Excerpt provided ::
2,3-Bis(acetylmercaptomethyl)­quinoxaline
- Names: Preferred IUPAC name S,S′-[Quinoxaline-2,3-diylbis(methylene)] diethanethioate

Identifiers
- CAS Number: 36014-40-1;
- 3D model (JSmol): Interactive image;
- ChemSpider: 163612;
- PubChem CID: 188227;
- UNII: 8D6GD5CB5H;
- CompTox Dashboard (EPA): DTXSID50957434 ;

Properties
- Chemical formula: C_{14}H_{14}N_{2}O_{2}S_{2}
- Molar mass: 306.40 g·mol^{−1}

= 2,3-Bis(acetylmercaptomethyl)quinoxaline =

2,3-Bis(acetylmercaptomethyl)quinoxaline (BAMMQ) is an antiviral agent which inhibits poliovirus RNA synthesis in vitro and in vivo and inhibits human herpesvirus 1 multiplication in vitro. It does not interfere with attachment, penetration or DNA synthesis, but interrupts a late stage in virus assembly and/or maturation.

BAMMQ was first identified as an antiviral agent in 1974, when it was shown to inhibit poliovirus growth by 99.8% or more at concentrations as low as 10^{−5} M. That same year, a patent was filed for BAMMQ and related quinoxaline compounds as antiviral agents, particularly noting their effectiveness against herpes simplex virus. The compound acts by specifically inhibiting viral RNA synthesis, with inhibition occurring within 30–60 minutes after addition of the drug. Studies demonstrated that while BAMMQ inhibited viral RNA replication, it did not directly affect viral protein synthesis. The compound's antiviral activity was found to be somewhat dependent on the culture medium composition and viral infection levels. This initial research also suggested that BAMMQ may act by preventing the reinitiation of viral RNA synthesis rather than blocking ongoing RNA synthesis.

Exercise goal ::
Continue the article on the antiviral compound 2,3-bis(acetylmercaptomethyl)quinoxaline from the point where it stops.

Record set ::
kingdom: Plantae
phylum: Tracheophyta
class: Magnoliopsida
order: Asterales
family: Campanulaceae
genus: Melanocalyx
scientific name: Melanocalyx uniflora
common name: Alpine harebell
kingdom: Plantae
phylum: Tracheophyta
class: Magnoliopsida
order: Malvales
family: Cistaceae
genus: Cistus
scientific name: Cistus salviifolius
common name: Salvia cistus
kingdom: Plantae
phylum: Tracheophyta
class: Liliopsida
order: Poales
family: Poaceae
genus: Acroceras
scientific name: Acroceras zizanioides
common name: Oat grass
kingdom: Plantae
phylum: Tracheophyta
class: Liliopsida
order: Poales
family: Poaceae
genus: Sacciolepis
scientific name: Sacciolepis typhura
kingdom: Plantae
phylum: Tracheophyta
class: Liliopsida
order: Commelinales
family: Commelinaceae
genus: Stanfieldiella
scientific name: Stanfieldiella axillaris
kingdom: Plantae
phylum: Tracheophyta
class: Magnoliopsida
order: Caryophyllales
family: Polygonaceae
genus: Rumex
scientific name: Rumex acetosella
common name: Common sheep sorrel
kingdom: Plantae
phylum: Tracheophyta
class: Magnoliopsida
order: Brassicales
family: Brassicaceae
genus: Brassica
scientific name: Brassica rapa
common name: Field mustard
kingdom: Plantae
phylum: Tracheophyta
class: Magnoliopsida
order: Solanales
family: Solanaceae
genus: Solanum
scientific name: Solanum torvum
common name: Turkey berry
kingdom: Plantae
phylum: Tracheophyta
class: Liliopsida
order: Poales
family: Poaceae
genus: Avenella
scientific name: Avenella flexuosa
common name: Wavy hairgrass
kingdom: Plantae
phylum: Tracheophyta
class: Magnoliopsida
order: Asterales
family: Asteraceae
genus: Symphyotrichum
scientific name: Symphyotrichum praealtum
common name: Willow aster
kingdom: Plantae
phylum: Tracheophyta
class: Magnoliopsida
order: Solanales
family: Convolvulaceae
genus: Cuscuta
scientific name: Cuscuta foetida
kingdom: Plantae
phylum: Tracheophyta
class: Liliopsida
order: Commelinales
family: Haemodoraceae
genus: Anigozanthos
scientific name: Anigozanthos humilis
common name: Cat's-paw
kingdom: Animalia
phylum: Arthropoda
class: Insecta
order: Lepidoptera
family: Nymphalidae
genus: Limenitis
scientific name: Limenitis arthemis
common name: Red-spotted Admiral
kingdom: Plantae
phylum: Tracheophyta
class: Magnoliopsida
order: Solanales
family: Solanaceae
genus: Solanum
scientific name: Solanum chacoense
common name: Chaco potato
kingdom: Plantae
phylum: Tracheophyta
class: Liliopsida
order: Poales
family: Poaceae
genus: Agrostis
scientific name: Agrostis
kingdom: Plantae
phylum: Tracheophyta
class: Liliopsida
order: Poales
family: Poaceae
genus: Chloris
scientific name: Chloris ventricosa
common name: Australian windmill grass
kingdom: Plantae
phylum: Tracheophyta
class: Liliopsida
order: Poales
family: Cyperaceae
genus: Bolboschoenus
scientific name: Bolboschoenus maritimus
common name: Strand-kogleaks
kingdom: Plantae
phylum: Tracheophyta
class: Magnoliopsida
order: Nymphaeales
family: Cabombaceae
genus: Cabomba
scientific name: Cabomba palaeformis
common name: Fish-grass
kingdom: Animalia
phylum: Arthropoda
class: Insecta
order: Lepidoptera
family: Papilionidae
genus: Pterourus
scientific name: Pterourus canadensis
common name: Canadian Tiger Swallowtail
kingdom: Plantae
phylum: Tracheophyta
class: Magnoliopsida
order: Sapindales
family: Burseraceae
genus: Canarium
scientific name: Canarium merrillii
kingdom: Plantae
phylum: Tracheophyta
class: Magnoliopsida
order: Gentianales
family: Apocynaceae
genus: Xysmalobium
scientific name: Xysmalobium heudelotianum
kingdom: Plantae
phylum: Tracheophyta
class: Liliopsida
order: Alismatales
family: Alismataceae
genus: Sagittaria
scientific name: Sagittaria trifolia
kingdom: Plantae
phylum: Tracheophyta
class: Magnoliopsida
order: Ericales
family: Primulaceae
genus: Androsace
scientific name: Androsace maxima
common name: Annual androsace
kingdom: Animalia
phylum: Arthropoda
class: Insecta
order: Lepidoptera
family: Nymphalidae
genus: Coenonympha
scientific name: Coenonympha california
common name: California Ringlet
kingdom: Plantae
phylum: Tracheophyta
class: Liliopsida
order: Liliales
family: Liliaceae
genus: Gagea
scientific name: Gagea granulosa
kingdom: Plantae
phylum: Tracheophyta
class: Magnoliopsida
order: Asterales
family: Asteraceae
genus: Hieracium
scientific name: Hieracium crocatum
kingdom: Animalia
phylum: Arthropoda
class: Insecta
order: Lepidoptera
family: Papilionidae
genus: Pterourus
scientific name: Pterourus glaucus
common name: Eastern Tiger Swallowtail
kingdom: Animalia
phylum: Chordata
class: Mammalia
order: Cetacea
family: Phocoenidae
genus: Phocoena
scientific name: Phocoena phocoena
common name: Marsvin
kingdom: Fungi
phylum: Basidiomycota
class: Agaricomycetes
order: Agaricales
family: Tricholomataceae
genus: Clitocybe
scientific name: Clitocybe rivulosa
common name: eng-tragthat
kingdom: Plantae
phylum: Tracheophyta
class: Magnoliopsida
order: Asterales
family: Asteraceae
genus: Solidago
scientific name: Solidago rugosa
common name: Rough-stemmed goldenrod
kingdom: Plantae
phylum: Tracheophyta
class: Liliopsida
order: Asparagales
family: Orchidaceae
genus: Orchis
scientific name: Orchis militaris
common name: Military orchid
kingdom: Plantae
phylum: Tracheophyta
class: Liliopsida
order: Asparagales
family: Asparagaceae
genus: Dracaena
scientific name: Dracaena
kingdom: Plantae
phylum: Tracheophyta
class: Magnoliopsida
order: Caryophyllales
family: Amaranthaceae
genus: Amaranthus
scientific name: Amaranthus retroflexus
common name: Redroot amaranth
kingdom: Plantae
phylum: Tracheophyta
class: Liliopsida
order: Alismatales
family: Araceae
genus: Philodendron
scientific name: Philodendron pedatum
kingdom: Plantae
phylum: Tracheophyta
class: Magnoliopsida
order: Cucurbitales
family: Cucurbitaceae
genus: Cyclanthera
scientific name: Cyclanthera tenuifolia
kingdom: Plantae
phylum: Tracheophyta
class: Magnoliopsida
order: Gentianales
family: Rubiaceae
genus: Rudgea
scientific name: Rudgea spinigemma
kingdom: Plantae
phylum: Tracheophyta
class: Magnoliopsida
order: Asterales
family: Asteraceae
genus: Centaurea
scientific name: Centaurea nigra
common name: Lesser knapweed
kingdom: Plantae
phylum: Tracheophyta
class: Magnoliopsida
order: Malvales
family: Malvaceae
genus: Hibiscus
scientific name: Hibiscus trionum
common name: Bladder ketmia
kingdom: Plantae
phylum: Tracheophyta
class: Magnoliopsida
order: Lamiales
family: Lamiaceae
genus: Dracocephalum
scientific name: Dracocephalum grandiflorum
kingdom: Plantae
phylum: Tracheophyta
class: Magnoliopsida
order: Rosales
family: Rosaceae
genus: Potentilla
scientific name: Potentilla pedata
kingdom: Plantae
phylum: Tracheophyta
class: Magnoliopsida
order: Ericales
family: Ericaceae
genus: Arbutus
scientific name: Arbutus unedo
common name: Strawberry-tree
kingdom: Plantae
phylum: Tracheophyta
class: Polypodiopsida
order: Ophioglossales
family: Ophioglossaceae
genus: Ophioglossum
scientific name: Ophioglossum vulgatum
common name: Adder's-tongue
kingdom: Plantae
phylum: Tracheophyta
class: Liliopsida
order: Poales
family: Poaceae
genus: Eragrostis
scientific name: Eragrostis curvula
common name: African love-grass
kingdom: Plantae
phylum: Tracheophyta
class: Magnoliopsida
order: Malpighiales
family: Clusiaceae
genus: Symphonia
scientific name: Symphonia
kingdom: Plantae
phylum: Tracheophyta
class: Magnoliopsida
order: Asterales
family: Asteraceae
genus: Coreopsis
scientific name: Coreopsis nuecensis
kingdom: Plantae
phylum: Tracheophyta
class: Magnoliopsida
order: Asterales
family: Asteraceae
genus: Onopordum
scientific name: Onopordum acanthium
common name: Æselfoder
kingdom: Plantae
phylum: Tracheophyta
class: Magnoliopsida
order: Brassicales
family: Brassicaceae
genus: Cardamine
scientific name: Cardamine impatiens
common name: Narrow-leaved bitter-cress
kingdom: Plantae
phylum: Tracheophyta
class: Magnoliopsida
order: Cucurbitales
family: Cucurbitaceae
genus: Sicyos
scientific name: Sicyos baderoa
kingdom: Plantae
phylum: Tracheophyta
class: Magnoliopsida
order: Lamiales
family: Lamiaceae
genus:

Solved exercise ::
BAMMQ has demonstrated broad-spectrum antiviral activity against multiple viruses. In addition to poliovirus, early studies showed it was effective against vesicular stomatitis virus, human parainfluenza virus type 3, Rous sarcoma virus, and herpes simplex virus. However, the compound's basic cytotoxicity and the fact that its antiviral efficiency could be partly reversed by increasing viral infection levels or using enriched medium limited its practical applications. The compound has also shown activity against plant viruses. It effectively inhibits both tobacco mosaic virus (TMV) and cowpea chlorotic mottle virus (CCMV) at relatively low concentrations, requiring only 0.015 millimolar (mM) for 90% inhibition of TMV and 0.03 mM for CCMV in leaf disk experiments. While the compound shows promise in leaf disk studies, research has shown that it does not reduce TMV accumulation in tobacco tissue cultures containing the compound.

BAMMQ has also been studied as an inhibitor of encephalomyocarditis (EMC) virus. While it allowed plating of high virus concentrations without causing extensive cell damage, no resistant viral mutants were observed in these studies.